Andrew Salgado

Coming past me on Pinterest yesterday morning, some really impressive portrait paintings with abstractionist interventions, along the lines of the one below, the left panel of two:


(#1) Andrew Salgado, The Painter’s Apprentice (2014)

Unlike many of the artists I’ve posted about on this blog, AS and his personal and artistic histories are widely available to the public; there’s a Wikipedia page, tons of stuff on his website, and plenty of open (in fact blunt and unapologetically opinionated) interviews that are both informative and thought-provoking. You don’t have to wonder about his childhood — he talks about growing up in Regina, Saskatchewan with enormous affection — or how his personal life, as, as he puts it, a “young gay white guy” with a longtime male partner, living a new life in working-class London, and so on, plays out in his work — he’s happy to reflect on all the stages he’s been through in ten years, and on being an artist as a business, an enterprise that requires planning and salesmanship.

So: not only are masculinity, sexuality, and social identity recurrent themes in his art, they’re also prominent aspects of his presentation of self: as a guy guy, offhandedly but also defiantly queer (like, don’t fuck with me, dude, or you’ll be sorry), and simultaneously working-class, practically minded, playfully imaginative, and genuinely erudite.

AS came to me as paintings I’d never seen before but was bowled over by, paintings with no context at all. I’ve already given you a lot of context, so I’ll jump right in with more paintings, recent ones (in many ways unlike the early painting in #1, and strikingly unlike this year’s work so far, mixed-media depictions of flowers — floral atlases crossed with Georgia O’Keeffe and Robert Mapplethorpe). Then to biography and art criticism.

Three recent AS paintings (2020 – 2023). Dreamscapes. A long way from portraits like #1.


(#2) Time (2020): the ages of man; note the baby contemplating the skull


(#3) Lovers in a Dangerous Time (2022); a direct reference to Bruce Cockburn’s 1984 song with this title, explicitly about the Cold War, but given other interpretations by commenters, including reference to HIV/AIDS; for this painting, the reference is to the Covid pandemic; other possible allusions in the title are to Love in the Time of Cholera (the 1985 novel by Gabriel Garcia Márquez) and Love in the Time of AIDS (the 2010 book by Mark Hunter)


(#4) Rites (2023): the title is probably a reference to rites of passage to manhood; in any case, by now you will have noticed the recurrent visual elements in these paintings (among them: daisies, a bird, the (smiling) moon, pairs of feet)

Information and analysis. Basic stuff from Wikipedia (lightly edited by AMZ):

Andrew Salgado (born 1982) is a Canadian artist who works in London and has exhibited his work around the world. His paintings are large-scale works of portraiture that incorporate elements of abstraction and symbolic meaning.

He received a BFA from the University of British Columbia in Vancouver in 2005 and graduated with an MFA from Chelsea College of Art & Design in London in 2009.

… He is openly gay.
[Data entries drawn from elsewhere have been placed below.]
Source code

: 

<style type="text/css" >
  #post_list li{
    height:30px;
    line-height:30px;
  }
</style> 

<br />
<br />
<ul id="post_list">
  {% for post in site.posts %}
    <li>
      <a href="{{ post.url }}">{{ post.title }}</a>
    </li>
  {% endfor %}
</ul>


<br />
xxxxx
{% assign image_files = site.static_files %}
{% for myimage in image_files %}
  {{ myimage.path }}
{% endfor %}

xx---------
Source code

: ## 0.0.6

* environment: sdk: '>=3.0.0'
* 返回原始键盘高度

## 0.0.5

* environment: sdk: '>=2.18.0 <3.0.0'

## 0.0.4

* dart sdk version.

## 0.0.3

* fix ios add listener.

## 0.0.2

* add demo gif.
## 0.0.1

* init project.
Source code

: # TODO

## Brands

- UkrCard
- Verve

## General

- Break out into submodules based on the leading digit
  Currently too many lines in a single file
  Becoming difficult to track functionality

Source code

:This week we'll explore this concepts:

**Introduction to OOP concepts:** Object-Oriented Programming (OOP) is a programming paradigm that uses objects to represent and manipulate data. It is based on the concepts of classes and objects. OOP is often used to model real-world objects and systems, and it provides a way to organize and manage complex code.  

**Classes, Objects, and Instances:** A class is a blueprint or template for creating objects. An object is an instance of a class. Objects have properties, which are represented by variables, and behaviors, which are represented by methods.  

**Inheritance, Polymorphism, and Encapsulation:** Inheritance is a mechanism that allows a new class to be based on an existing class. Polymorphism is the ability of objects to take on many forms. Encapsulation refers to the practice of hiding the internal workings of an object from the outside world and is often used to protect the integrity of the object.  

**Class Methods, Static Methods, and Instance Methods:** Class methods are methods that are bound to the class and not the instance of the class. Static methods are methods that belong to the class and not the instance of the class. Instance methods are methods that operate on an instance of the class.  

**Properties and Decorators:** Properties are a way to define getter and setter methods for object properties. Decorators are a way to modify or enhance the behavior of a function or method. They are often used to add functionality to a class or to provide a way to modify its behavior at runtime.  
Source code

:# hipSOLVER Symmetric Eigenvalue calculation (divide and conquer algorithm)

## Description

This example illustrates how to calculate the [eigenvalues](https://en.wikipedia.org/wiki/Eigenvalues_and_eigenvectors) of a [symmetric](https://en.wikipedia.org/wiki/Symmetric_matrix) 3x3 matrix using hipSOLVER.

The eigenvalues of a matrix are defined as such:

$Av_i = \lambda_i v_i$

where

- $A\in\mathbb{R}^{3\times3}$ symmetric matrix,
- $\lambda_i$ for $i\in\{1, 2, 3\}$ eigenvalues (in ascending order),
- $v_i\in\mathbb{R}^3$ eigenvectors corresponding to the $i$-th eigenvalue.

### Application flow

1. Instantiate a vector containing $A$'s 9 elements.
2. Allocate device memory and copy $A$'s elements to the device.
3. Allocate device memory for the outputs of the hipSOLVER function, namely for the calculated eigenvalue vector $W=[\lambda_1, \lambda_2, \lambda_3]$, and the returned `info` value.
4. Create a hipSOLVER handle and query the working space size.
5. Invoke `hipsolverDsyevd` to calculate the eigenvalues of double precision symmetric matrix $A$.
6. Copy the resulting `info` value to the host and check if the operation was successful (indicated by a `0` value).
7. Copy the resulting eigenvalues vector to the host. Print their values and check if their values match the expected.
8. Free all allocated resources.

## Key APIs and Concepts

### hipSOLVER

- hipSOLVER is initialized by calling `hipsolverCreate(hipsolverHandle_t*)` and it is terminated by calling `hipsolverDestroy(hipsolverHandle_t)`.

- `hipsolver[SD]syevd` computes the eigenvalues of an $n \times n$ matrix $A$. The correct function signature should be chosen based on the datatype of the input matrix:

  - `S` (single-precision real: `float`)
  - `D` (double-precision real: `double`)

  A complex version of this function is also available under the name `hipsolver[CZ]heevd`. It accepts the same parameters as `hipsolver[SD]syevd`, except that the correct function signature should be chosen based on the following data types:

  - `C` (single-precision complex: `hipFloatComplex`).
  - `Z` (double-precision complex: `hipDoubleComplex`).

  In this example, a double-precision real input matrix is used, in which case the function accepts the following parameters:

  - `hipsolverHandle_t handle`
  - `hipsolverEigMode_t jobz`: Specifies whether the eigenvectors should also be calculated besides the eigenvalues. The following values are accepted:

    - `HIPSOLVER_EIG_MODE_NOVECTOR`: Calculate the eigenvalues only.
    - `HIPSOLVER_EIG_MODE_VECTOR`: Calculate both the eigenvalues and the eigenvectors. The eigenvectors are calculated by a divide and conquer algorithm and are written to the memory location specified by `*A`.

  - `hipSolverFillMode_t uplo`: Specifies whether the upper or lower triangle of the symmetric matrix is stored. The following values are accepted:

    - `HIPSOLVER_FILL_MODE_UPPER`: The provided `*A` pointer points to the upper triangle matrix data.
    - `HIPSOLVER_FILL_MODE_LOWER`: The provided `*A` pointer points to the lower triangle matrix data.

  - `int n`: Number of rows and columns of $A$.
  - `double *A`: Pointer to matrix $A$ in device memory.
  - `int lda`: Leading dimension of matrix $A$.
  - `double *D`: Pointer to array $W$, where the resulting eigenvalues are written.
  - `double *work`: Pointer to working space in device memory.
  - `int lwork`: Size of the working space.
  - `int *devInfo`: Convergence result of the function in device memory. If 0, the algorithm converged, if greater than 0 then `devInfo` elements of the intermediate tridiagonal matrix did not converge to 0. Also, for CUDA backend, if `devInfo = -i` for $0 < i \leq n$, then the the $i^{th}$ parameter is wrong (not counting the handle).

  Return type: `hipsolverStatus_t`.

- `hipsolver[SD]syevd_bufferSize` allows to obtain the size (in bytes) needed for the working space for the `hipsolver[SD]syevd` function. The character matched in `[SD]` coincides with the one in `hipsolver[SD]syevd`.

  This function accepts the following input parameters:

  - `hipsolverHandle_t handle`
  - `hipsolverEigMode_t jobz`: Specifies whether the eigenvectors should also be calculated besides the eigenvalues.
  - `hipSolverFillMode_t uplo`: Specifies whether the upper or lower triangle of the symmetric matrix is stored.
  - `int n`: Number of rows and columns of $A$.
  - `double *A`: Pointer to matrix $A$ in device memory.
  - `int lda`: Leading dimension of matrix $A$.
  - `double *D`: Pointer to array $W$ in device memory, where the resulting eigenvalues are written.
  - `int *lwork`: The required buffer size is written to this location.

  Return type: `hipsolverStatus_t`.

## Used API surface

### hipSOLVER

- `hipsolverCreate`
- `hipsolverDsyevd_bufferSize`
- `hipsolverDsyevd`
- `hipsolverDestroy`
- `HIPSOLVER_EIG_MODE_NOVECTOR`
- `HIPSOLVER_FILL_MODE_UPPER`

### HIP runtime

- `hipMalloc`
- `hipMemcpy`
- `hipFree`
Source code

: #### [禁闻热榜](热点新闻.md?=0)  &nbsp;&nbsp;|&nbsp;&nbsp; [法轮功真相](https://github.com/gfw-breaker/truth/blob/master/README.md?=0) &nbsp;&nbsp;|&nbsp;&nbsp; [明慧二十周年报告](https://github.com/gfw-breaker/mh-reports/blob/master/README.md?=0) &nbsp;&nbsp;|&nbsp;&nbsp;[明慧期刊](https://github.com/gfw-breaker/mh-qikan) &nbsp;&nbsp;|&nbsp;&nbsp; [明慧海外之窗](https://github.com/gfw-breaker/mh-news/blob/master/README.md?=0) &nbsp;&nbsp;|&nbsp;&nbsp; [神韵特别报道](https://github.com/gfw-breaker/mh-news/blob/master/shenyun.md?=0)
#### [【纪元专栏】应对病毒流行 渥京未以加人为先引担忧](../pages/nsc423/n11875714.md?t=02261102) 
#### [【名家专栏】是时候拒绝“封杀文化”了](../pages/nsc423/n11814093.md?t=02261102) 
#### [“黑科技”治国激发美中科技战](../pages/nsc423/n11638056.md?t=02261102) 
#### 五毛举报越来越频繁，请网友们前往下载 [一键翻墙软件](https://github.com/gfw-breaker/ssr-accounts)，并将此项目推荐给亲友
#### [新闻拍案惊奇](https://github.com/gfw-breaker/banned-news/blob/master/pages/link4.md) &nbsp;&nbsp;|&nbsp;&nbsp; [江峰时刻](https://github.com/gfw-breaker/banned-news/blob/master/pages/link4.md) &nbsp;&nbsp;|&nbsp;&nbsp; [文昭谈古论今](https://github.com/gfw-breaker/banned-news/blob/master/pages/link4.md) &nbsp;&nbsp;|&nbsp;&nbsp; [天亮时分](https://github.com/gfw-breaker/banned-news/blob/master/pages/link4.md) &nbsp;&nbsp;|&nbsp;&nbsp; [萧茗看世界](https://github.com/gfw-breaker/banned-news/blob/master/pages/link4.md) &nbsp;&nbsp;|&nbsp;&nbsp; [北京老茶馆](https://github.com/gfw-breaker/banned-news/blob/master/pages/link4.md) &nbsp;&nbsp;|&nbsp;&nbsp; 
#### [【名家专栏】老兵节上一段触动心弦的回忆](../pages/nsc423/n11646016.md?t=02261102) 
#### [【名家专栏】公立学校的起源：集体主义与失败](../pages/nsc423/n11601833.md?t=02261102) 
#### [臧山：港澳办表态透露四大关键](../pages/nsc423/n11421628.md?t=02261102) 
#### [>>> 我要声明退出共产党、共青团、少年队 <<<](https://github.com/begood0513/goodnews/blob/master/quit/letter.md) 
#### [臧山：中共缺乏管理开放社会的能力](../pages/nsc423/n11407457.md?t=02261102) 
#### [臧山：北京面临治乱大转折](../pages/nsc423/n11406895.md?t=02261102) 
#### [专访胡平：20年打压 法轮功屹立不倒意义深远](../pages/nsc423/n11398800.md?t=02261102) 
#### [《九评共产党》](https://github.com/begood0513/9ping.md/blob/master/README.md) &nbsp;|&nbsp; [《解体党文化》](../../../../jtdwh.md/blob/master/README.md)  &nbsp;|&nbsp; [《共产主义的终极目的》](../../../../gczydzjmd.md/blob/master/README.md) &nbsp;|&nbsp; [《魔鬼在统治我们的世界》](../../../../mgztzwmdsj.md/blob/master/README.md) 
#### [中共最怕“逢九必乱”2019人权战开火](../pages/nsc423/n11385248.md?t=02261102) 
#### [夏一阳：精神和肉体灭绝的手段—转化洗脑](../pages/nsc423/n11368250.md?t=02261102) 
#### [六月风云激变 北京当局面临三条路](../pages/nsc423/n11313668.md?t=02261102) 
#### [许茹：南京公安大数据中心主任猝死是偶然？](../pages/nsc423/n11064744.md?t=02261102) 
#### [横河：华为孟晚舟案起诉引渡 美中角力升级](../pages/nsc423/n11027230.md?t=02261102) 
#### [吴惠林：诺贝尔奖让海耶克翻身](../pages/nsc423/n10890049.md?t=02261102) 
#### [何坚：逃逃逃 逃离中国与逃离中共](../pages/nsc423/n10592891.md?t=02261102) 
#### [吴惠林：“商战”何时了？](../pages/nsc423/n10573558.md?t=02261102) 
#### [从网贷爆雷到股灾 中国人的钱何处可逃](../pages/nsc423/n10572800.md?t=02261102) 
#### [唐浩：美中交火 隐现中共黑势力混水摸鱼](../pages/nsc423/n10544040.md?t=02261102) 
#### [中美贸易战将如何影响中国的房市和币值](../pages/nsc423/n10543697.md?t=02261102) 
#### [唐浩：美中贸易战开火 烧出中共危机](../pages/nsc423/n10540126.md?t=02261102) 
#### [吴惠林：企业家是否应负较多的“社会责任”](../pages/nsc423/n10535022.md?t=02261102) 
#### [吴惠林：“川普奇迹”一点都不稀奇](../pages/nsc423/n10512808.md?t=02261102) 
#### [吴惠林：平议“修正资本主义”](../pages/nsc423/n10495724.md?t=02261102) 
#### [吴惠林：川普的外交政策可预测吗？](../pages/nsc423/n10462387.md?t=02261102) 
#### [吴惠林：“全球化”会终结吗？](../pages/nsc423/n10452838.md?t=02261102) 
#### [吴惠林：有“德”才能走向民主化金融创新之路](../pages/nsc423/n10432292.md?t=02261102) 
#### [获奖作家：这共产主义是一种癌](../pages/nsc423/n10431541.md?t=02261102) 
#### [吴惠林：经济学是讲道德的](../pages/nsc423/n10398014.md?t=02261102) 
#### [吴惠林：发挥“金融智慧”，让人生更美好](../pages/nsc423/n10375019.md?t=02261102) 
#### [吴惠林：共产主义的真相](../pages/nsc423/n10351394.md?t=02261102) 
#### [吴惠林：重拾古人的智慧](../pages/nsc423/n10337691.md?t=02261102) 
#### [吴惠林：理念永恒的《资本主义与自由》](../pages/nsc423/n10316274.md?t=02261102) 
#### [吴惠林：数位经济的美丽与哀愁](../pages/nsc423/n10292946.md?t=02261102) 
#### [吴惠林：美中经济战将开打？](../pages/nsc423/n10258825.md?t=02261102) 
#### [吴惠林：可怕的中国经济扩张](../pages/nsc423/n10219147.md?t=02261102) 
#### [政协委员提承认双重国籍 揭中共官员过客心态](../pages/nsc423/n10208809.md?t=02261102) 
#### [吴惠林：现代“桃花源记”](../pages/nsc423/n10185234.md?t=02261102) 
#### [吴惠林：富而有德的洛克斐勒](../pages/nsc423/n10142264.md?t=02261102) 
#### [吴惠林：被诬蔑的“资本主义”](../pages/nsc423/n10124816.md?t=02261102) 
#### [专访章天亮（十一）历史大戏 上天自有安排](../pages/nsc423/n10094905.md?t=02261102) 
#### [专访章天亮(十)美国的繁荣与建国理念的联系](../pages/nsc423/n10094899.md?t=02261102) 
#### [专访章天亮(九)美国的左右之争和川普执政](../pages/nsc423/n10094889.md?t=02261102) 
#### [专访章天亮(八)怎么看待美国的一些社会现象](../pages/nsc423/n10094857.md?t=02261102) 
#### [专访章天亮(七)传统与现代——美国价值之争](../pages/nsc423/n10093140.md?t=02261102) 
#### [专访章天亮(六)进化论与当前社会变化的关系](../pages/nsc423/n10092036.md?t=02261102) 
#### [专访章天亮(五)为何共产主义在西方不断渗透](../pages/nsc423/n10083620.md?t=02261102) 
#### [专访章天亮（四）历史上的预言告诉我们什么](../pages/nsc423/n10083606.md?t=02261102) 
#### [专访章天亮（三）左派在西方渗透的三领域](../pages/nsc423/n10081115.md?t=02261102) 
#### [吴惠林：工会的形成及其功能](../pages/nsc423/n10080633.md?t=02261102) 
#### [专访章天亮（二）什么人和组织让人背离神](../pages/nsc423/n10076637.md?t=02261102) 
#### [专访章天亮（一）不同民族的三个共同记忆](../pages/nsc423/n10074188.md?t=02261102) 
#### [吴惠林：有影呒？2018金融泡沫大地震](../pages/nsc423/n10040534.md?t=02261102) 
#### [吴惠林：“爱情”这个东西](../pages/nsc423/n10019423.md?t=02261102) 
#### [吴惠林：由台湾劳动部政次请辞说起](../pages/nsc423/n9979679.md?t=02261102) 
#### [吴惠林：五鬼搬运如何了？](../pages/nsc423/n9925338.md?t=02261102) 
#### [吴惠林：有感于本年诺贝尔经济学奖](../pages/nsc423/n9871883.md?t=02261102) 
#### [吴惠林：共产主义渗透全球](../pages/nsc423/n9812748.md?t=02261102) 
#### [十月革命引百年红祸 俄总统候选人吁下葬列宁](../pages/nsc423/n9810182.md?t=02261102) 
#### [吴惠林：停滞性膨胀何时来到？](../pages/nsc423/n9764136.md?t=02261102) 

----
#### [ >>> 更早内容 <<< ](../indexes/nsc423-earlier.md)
In 2008 he was a victim of homophobic violence, when he and his partner were beaten by eight men during a music festival in British Columbia.

On the Fellow Resident site, there’s an informative and revealing interview with AS by Joseph Perry, published on 8/24/15.

For commentary on his work, we have Salgado’s own notes on his website:

Andrew Salgado’s paintings have evolved greatly in style since the large-scale, painterly portraits he began painting about a decade ago, where large swathes of colour played across the surface to define his subjects. In his most recent work – the representational has given way to the more abstract. Now colourful, symbolic, and compositional elements are the driving force of the painted image, but a complex interweaving of figures remain a common thread.

Today his subjects are depicted in a fantastical, often ominous tableaux, with any combination of patterns, abundance, and excess play upon the painted surface, including harlequin-like figures, the motif of a heavy, low-hanging moon; or other unrecognisable figurative shapes sift in and out of the composition, partially obscured or partially revealed. Where there once was a desire to place the figure at the forefront of the image, now there is a kind of harmonious cacophony that creates a sort of chaotically orchestrated puzzle.

There are abundant references to the tradition of figurative painting both historic and contemporary: Matisse, Gauguin, and Bacon are all readily recalled; while contemporary greats like Tal R, Daniel Richter, and Peter Doig are also referenced with equal reverie and respect – often like quiet in-jokes for a viewer to catch.

Addendum: AS’s photo from his website:

2 Responses to “Andrew Salgado”

  1. kenru Says:

    Thank you for calling attention to this amazing talent!

    • arnold zwicky Says:

      I resisted the impulse to post a big portfolio of his portraits, which are remarkable; his talent for faces strikes me as comparable to John Singer Sargent’s (though in a vastly different style). But now that you know about him, you can find a ton of these on the net.